More and more I hear of prominent engineers moving out of the Bay Area (Steve
Klabnik is the most recent that comes to mind). I think that in ~5 years, the
perfect storm of municipal disfunction (aging and already shitty public
transit, insane rent and minimal new construction, strong lack of diversity)
will cause San Francisco to quickly become much less attractive for companies
and employees.

------
basyt
> “The broader mindset here is not just code,” said Bill Gross, the well-known
> serial entrepreneur and founder of an incubator called Idealab. “We have
> engineers with taste.”

Shots fired.

------
gdilla
LA is awesome and I'm so happy to see this happening. There is a public school
quality issue but if you're single or without kids, it's a great place to be.
The tradeoff is good schools are either private or long commutes away from the
Silicon Beach areas (west SF valley, Chatsworth, Calabasas, Thousand Oaks,
Pallos Verdes etc).

In LA, they call Hollywood simply "The Industry". A lot of people I met did
get burned out by 30 because of pecking order that is the industry. You can
work your butt off and never grow in your career, then you realize you're
still renting with roommates at 30+. It can get tough. I saw a lot of friends
just leave for cheaper housing and more conventional jobs.

Hollywood does abuse it's tech employees (and most of it's other employees).
But even non actors have stars in their eyes and take the abuse to say they
worked on XYZ movie. And so the cycle continues, lots of ambitious young
people enter the Industry while the burnouts throw in the towel. And the
employers get away with it.

------
BigChiefSmokem
Here is a secret I will tell only to my HN buddies: for the right person, the
studios have the money to beat most Silicon Valley giants and can definitely
wipe the floor with whatever the Santa Monica startups will offer. The key is
you have to love "the biz". This is LA, after all =)

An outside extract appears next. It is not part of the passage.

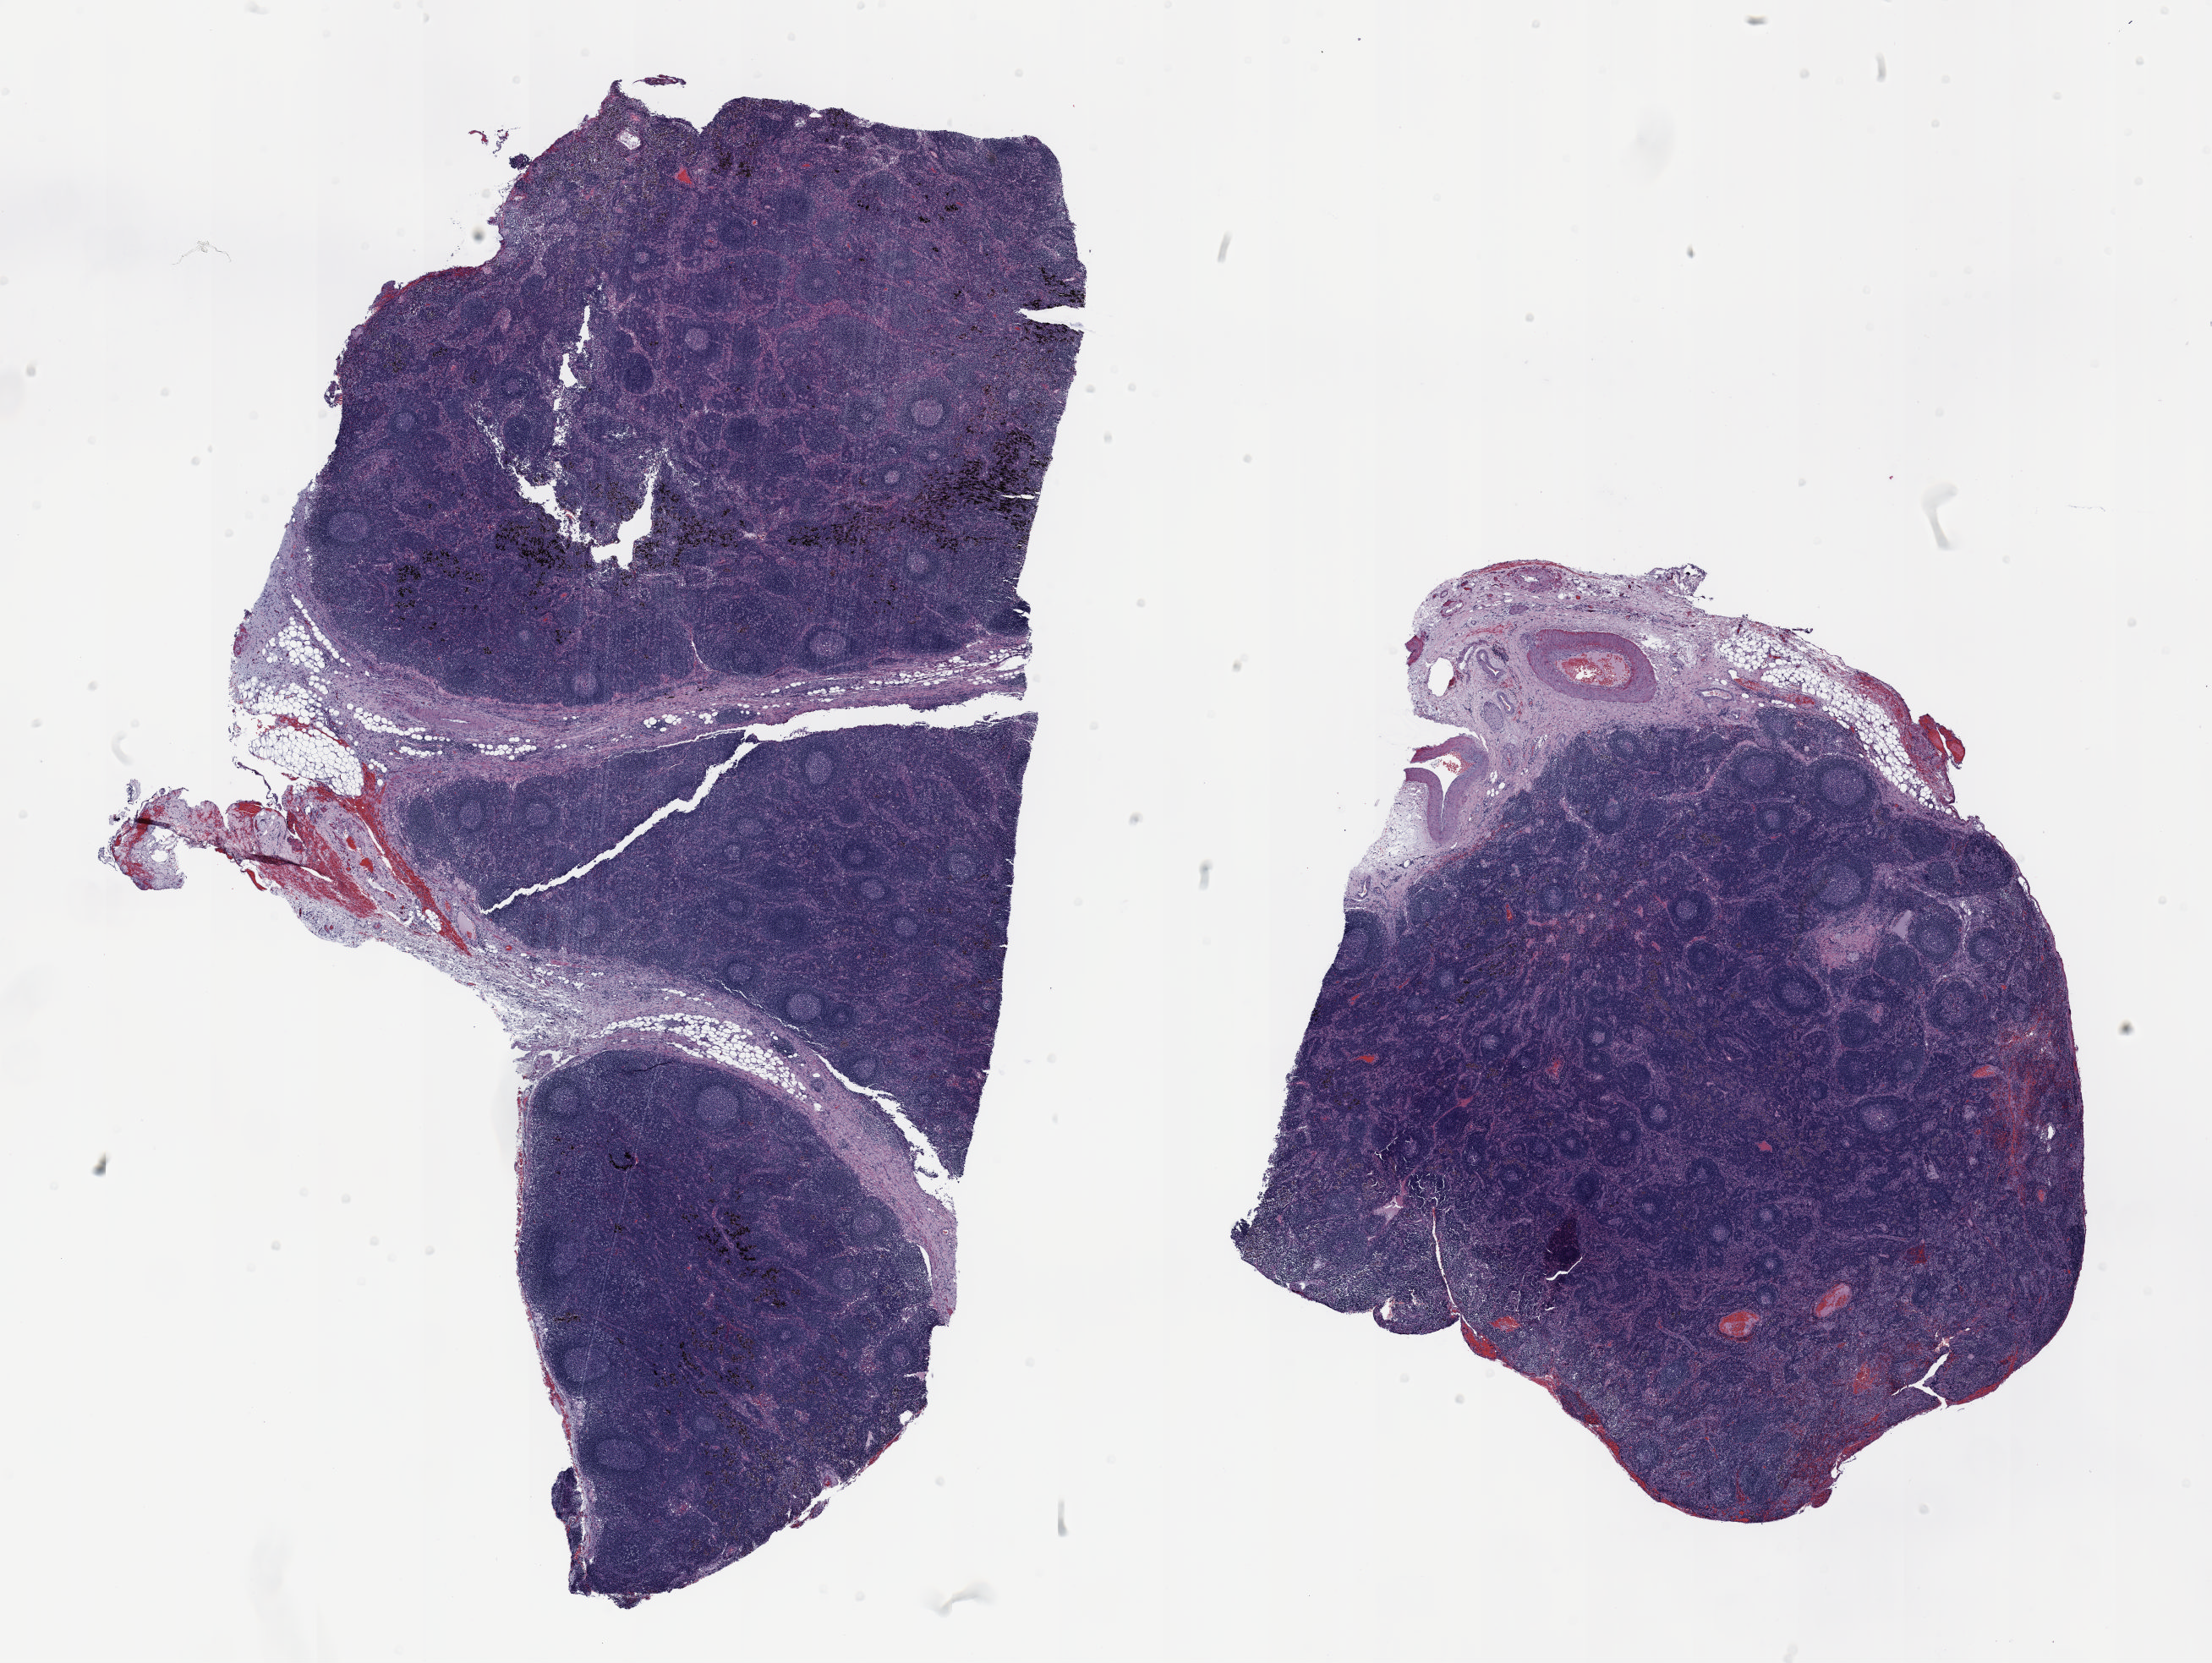
Hematoxylin and eosin (H&E) stained whole-slide image, low-resolution overview of the scanned area, about 21.0 x 15.8 mm (from a 20x scan); formalin-fixed paraffin-embedded (FFPE) section; lung tissue. Male, age 55 at enrolment. Grade: poorly differentiated (G3).
- stage (AJCC 6th edition): IIB
- tumour size (pathology): 115 mm
- participant's lung-cancer diagnosis: Adenocarcinoma, NOS
- primary tumour location (clinical record): right upper lobe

Source: I'm a senior software architect at a very major Hollywood studio.
Microsoft once offered me a nice salary, but the studio beat them by $20,000.

I love LA.

------
calinet6
I'd love to see a similar little in-depth profile of all the various emerging
tech hubs around the country and world. Boston in particular, followed by NYC.
I see many parallels.

------
hmsimha
> Americans watch 5.3 hours of television a day, and they read for less than a
> half hour,”

[citation needed]

Honestly this probably isn't terribly far off, but I have a very hard time
believing Americans read less than half an hour a day (unless you're strictly
counting non-digitized reading, which is a useless figure anyway because many
people read all of their non-web content on e-readers now)

I googled around and couldn't find a source either.

------
egypturnash
Ah, LA. How I miss you.

I don't miss the scalding desert summers when I had a job way behind the
Orange Curtain. But oh, to live near the beach and have beautiful sunny days
in the middle of December.

------
raihan
I have yet to find good tech job listings in the LA area. Anyone have leads?